Dancin’ goes dry
2021 was Dancin’ Vineyards’ first full year of dry farming. They almost made it last year, but in the first week of September there was a heat spell and they needed to do a little drip dance to prevent shrivel in some of their vines.
What does this mean you ask? A whole lot.
There are some things that pair well — dry farming and terroir are among them. The concept of terroir, which translates as “taste of place,” is based in the practice of dry farming, which is the original and most sustainable way of farming.
Dry farming relies 100% on rainfall, natural soil and water conditions. There is no irrigation. The modern drip-irrigation system was invented in the 1940s by a Polish-Israeli inventor, Simcha Blass. This system certainly has a positive place in modern agriculture, but up until that time, for 9,000 years, vineyards were managed without it, and it doesn’t appear there was a shortage of wine.
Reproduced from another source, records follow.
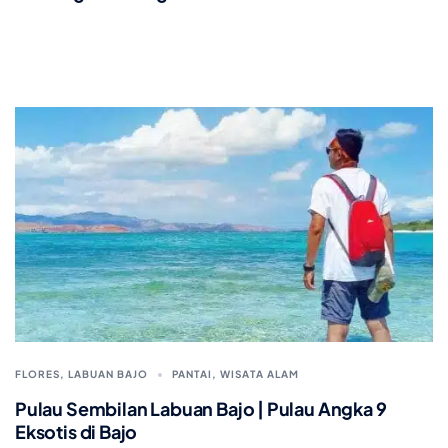
FLORES
,
LABUAN BAJO
PANTAI
,
WISATA ALAM
Pulau Sembilan Labuan Bajo | Pulau Angka 9
Eksotis di Bajo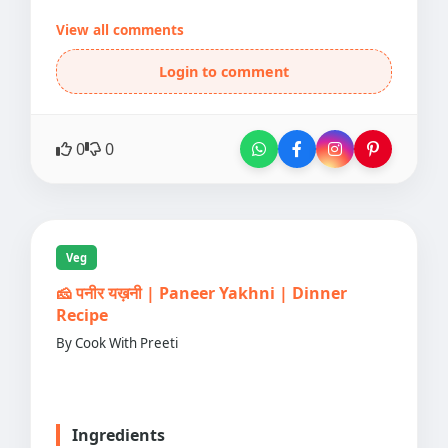
View all comments
Login to comment
0
0
Veg
🧀 पनीर यख़नी | Paneer Yakhni | Dinner
Recipe
By Cook With Preeti
Ingredients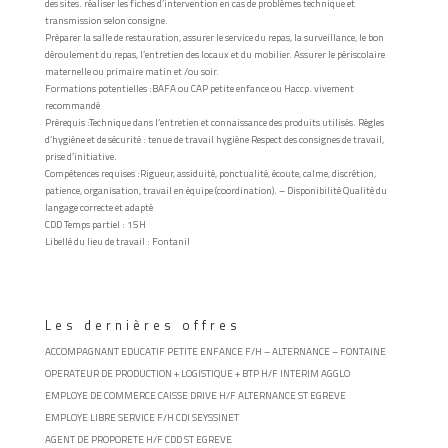
des sites. réaliser les fiches d’intervention en cas de problèmes technique et
transmission selon consigne.
Préparer la salle de restauration, assurer le service du repas, la surveillance, le bon
déroulement du repas, l’entretien des locaux et du mobilier. Assurer le périscolaire
maternelle ou primaire matin et /ou soir.
Formations potentielles :
BAFA ou CAP petite enfance ou Haccp. vivement
recommandé
Prérequis :
Technique dans l’entretien et connaissance des produits utilisés. Règles
d’hygiène et de sécurité : tenue de travail hygiène Respect des consignes de travail,
prise d’initiative.
Compétences requises :
Rigueur, assiduité, ponctualité, écoute, calme, discrétion,
patience, organisation, travail en équipe (coordination). – Disponibilité Qualité du
langage correcte et adapté
CDD Temps partiel : 15H
Libellé du lieu de travail :
Fontanil
Les dernières offres
ACCOMPAGNANT EDUCATIF PETITE ENFANCE F/H – ALTERNANCE – FONTAINE
OPERATEUR DE PRODUCTION + LOGISTIQUE + BTP H/F INTERIM AGGLO
EMPLOYE DE COMMERCE CAISSE DRIVE H/F ALTERNANCE ST EGREVE
EMPLOYE LIBRE SERVICE F/H CDI SEYSSINET
AGENT DE PROPORETE H/F CDD ST EGREVE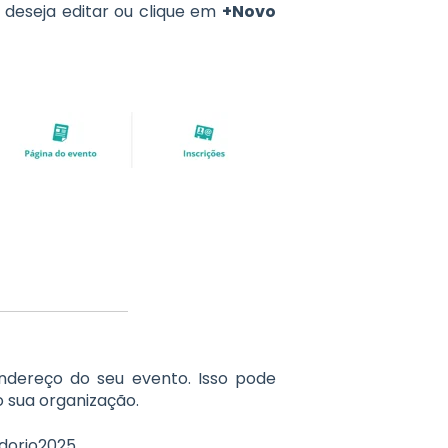
 deseja editar ou clique em
+Novo
ndereço do seu evento. Isso pode
 sua organização.
dorio2025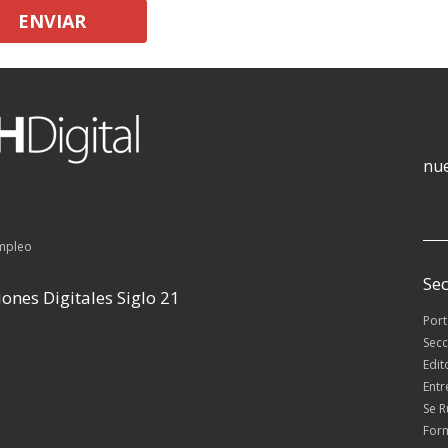
ENVIAR
nue
empleo
Sec
ones Digitales Siglo 21
Por
Secc
Edit
Entr
Se 
For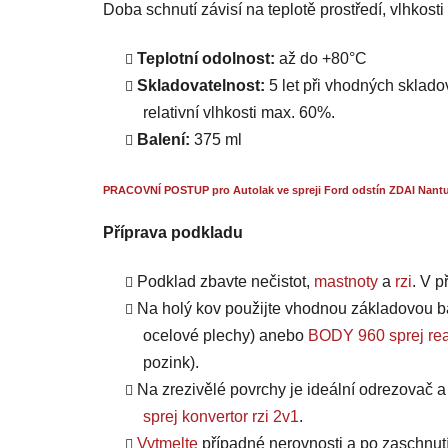
Doba schnutí závisí na teplotě prostředí, vlhkost
Teplotní odolnost:
až do +80°C
Skladovatelnost:
5 let při vhodných skladov
relativní vlhkosti max. 60%.
Balení:
375 ml
PRACOVNÍ POSTUP pro Autolak ve spreji Ford odstín ZDAI Nantuc
Příprava podkladu
Podklad zbavte nečistot,
mastnoty
a
rzi
. V 
Na holý kov použijte vhodnou základovou b
ocelové plechy) anebo
BODY 960 sprej rea
pozink).
Na zrezivělé povrchy je ideální odrezovač 
sprej konvertor rzi 2v1
.
Vytmelte
případné nerovnosti a po zaschnut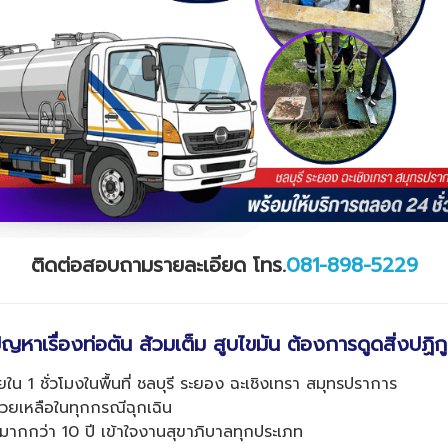
ติดต่อสอบถามรายละเอียด โทร
.
0
81
-898-5229
ีปัญหาเรื่องท่อตัน ส้วมเต็ม สูบไขมัน ต้องการดูดสิ่ง
ปฏิก
น 1 ชั่วโมงในพื้นที่ ชลบุรี ระยอง ฉะเชิงเทรา สมุทรปราการ
่วยเหลือในทุกกรณีฉุกเฉิน
ากกว่า 10 ปี เข้าใจงานสุขาภิบาลทุกประเภท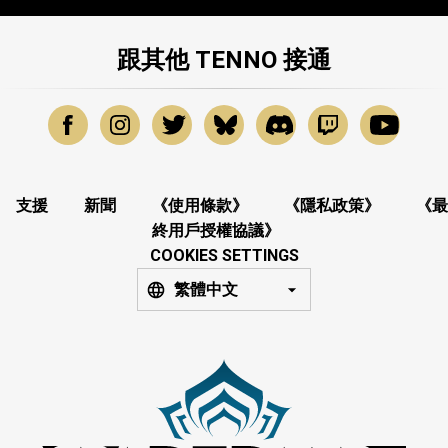
跟其他 TENNO 接通
支援
新聞
《使用條款》
《隱私政策》
《最
終用戶授權協議》
COOKIES SETTINGS
繁體中文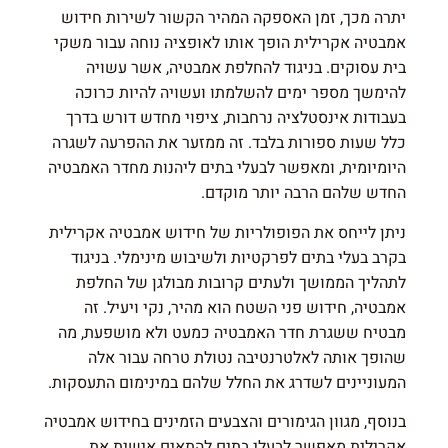
יתרה מכך, זמן האספקה המהיר הקשור לשירות חידוש
אמבטיה אקרילית הופך אותו לאופציה נוחה עבור משקי
בית עסוקים. בניגוד להחלפת אמבטיה, אשר עשויה
להימשך מספר ימים להשלמתו ועשויה להיות כרוכה
בעבודות אינסטלציה נרחבות, ציפוי מחדש דורש בדרך
כלל שעות ספורות בלבד. זה ממזער את ההפרעה לשגרה
היומיומית, ומאפשר לבעלי בתים ליהנות מחדר האמבטיה
החדש שלהם הרבה יותר מוקדם.
ניתן לייחס את הפופולריות של חידוש אמבטיה אקרילית
בקרב בעלי בתים לפרקטיות ולשיבוש מינימלי. בניגוד
לתהליך הממושך ולעתים קרובות מבולגן של החלפת
אמבטיה, חידוש פני השטח הוא מהיר, נקי ויעיל. זה
מבטיח ששגרת חדר האמבטיה כמעט ולא מושפעת, מה
שהופך אותה לאלטרנטיבה נטולת טרחה עבור אלה
המעוניינים לשדרג את החלל שלהם במינימום התעסקות.
בנוסף, מגוון הגימורים והצבעים הזמינים בחידוש אמבטיה
אקרילית מאפשר לבעלי בתים להתאים אישית את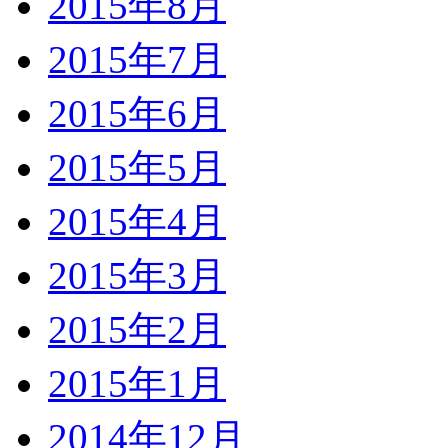
2015年8月
2015年7月
2015年6月
2015年5月
2015年4月
2015年3月
2015年2月
2015年1月
2014年12月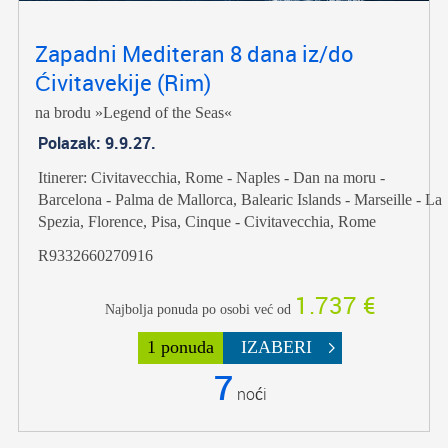
Zapadni Mediteran 8 dana iz/do
Ćivitavekije (Rim)
na brodu »Legend of the Seas«
Polazak: 9.9.27.
Itinerer: Civitavecchia, Rome - Naples - Dan na moru -
Barcelona - Palma de Mallorca, Balearic Islands - Marseille - La
Spezia, Florence, Pisa, Cinque - Civitavecchia, Rome
R9332660270916
1.737 €
Najbolja ponuda po osobi već od
1 ponuda
IZABERI
7
noći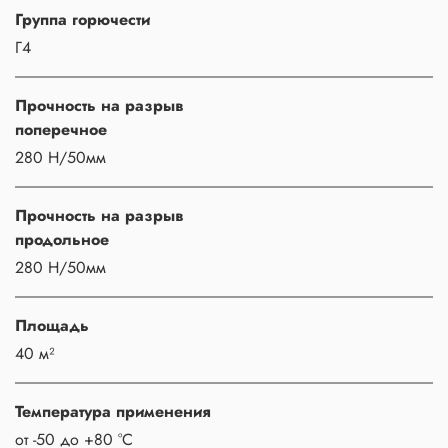
Группа горючести
Г4
Прочность на разрыв
поперечное
280 Н/50мм
Прочность на разрыв
продольное
280 Н/50мм
Площадь
40 м²
Температура применения
от -50 до +80 °C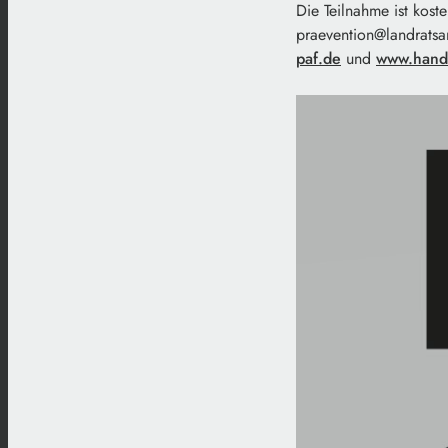
Die Teilnahme ist kost
praevention@landratsam
paf.de
und
www.hand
When irrigated, it’s said the roots become complacent, they don’t have to “struggle” in their search for water, and grapes tend to take on a year by year “uniformity,” producing less intensity, complexity and distinctiveness. It’s in the search for water that the roots pull in the taste of place character from the soil and then concentrate the flavors in the fruit, which is expressed through the wine.
The original vines at Dancin’ Vineyards were planted in 2009-2010. Co-owner Dan Marca says, “My goal from Day 1, in that quest for dry farming, was to just continuously limit what we do. Starting in year two, what we’ve been able to do, year by year, is move the date in which we began irrigation out by a week, out by two weeks. … We have a unique site here— northeast-facing, 1,800 feet average elevation, and shade early in the day. That’s why we do cool climate pinot noir.
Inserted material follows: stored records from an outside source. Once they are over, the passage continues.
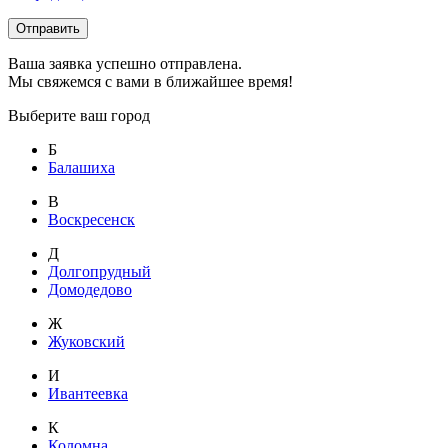
Отправить
Ваша заявка успешно отправлена.
Мы свяжемся с вами в ближайшее время!
Выберите ваш город
Б
Балашиха
В
Воскресенск
Д
Долгопрудный
Домодедово
Ж
Жуковский
И
Ивантеевка
К
Коломна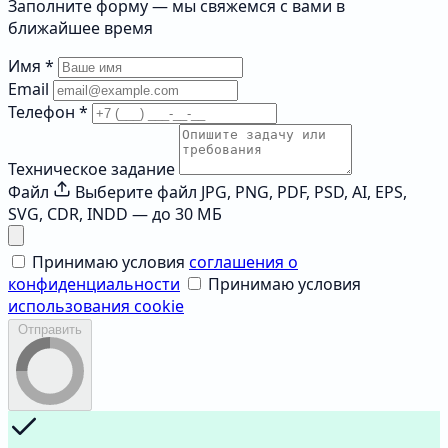
Заполните форму — мы свяжемся с вами в
ближайшее время
Имя
*
Email
Телефон
*
Техническое задание
Файл
Выберите файл
JPG, PNG, PDF, PSD, AI, EPS,
SVG, CDR, INDD — до 30 МБ
Принимаю условия
соглашения о
конфиденциальности
Принимаю условия
использования cookie
Отправить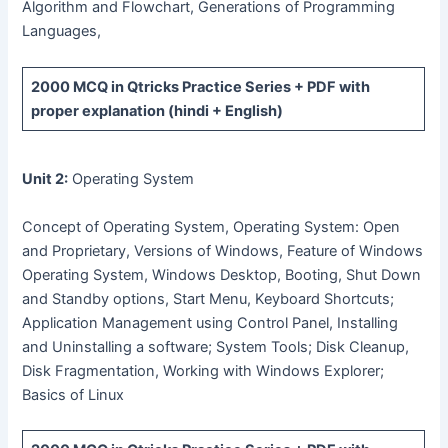
Algorithm and Flowchart, Generations of Programming
Languages,
2000 MCQ
in Qtricks Practice Series +
PDF
with
proper explanation (hindi + English)
Unit 2:
Operating System
Concept of Operating System, Operating System: Open
and Proprietary, Versions of Windows, Feature of Windows
Operating System, Windows Desktop, Booting, Shut Down
and Standby options, Start Menu, Keyboard Shortcuts;
Application Management using Control Panel, Installing
and Uninstalling a software; System Tools; Disk Cleanup,
Disk Fragmentation, Working with Windows Explorer;
Basics of Linux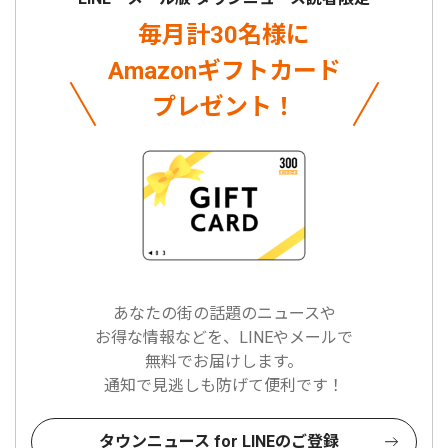
毎月計30名様に
Amazonギフトカード
プレゼント！
あなたの街の話題のニュースや
お得な情報などを、LINEやメールで
無料でお届けします。
通知で見逃しも防げて便利です！
タウンニュース for LINEのご登録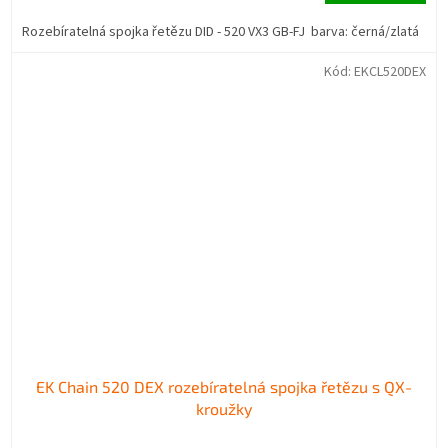
Rozebíratelná spojka řetězu DID - 520 VX3 GB-FJ barva: černá/zlatá
Kód:
EKCL520DEX
EK Chain 520 DEX rozebíratelná spojka řetězu s QX-
kroužky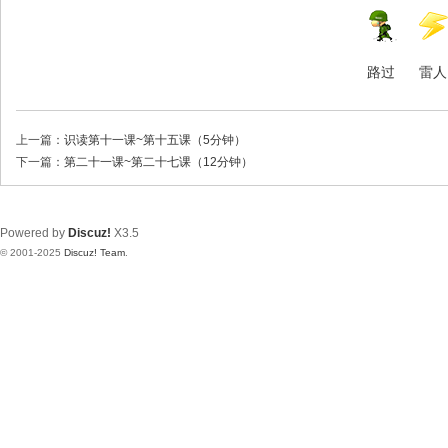
路过
雷人
上一篇：
识读第十一课~第十五课（5分钟）
下一篇：
第二十一课~第二十七课（12分钟）
Powered by
Discuz!
X3.5
© 2001-2025
Discuz! Team
.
“We have sensors in the ground for moisture, for heat, etc., and then, I have a shovel. People laugh because they see me with a shovel. I’ll dig down a couple of feet, put soil in some baggies and show them the moisture. You can make a ball with this soil. It doesn’t need more moisture.”
He also points out a correlation he’s noticed in the past five years. “When there’s snow on Mount McLoughlin, we’re typically good down here. It’s interesting, when that snow is completely gone, we’re starting to dry out in our soil.”
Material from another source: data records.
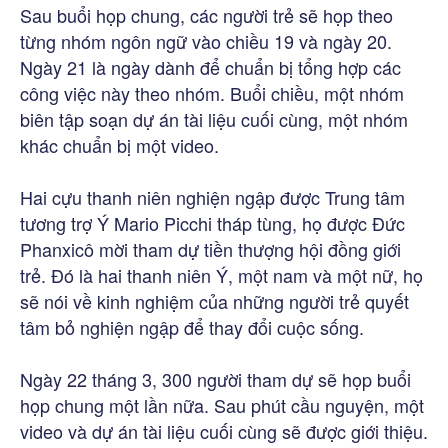
Sau buổi họp chung, các người trẻ sẽ họp theo
từng nhóm ngôn ngữ vào chiều 19 và ngày 20.
Ngày 21 là ngày dành để chuẩn bị tổng hợp các
công việc này theo nhóm. Buổi chiều, một nhóm
biên tập soạn dự án tài liệu cuối cùng, một nhóm
khác chuẩn bị một video.
Hai cựu thanh niên nghiện ngập được Trung tâm
tương trợ Ý Mario Picchi tháp tùng, họ được Đức
Phanxicô mời tham dự tiền thượng hội đồng giới
trẻ. Đó là hai thanh niên Ý, một nam và một nữ, họ
sẽ nói về kinh nghiệm của những người trẻ quyết
tâm bỏ nghiện ngập để thay đổi cuộc sống.
Ngày 22 tháng 3, 300 người tham dự sẽ họp buổi
họp chung một lần nữa. Sau phút cầu nguyện, một
video và dự án tài liệu cuối cùng sẽ được giới thiệu.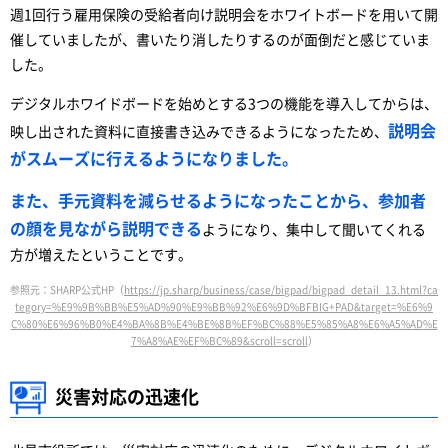
週1回行う雇用保険の受給者向け説明会をホワイトボードを用いて開
催していましたが、書いたり消したりするのが面倒だと感じていま
した。
デジタルホワイドボードを始めとする3つの機能を導入してからは、
説明会
映し出された資料に直接書き込みできるようになったため、
がスムーズに行えるようになりました。
また、手元資料を減らせるようになったことから、参加者
の顔を見ながら説明できる
ようになり、集中して聞いてくれる
方が増えたということです。
参照元：SHARP公式HP（
https://jp.sharp/business/case/bigpad/bigpad_detail_13.html?ca
tegory=%E9%9B%BB%E5%AD%90%E9%BB%92%E6%9D%BFBIG+PAD&target=%E6%9
C%80%E6%96%B0%E4%BA%8B%E4%BE%8B%EF%BC%88%E5%85%A8%E6%A5%AD%E
7%A8%AE%EF%BC%89&scroll=scroll
）
災害対応の迅速化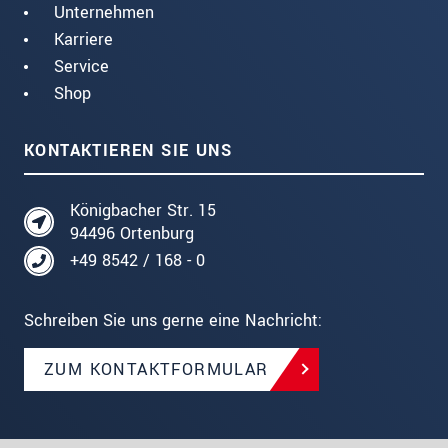
Unternehmen
Karriere
Service
Shop
KONTAKTIEREN SIE UNS
Königbacher Str. 15
94496 Ortenburg
+49 8542 / 168 - 0
Schreiben Sie uns gerne eine Nachricht:
ZUM KONTAKTFORMULAR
One effect of dry farming is lower yield. “Yield was down by 30%,” Dan says, “so there’s a cost factor. But on the other side there is a quality factor because small berries equal more intense fruit.”
Aspiring to enhance distinctive terroir in wines, France and other European countries prohibit a vineyard from being part of an appellation if irrigation is used. This means that a wine that claims to be from Burgundy, the motherland of pinot noir and chardonnay, has been dry farmed. Here, in the west of the New World, water is a scarce commodity, and as Dan emphasizes, “I want to conserve water wherever I can.” In doing so, he is following an age-old tradition of wine-making that provides sustainability in support of life while creating a quality wine to help in celebrating it.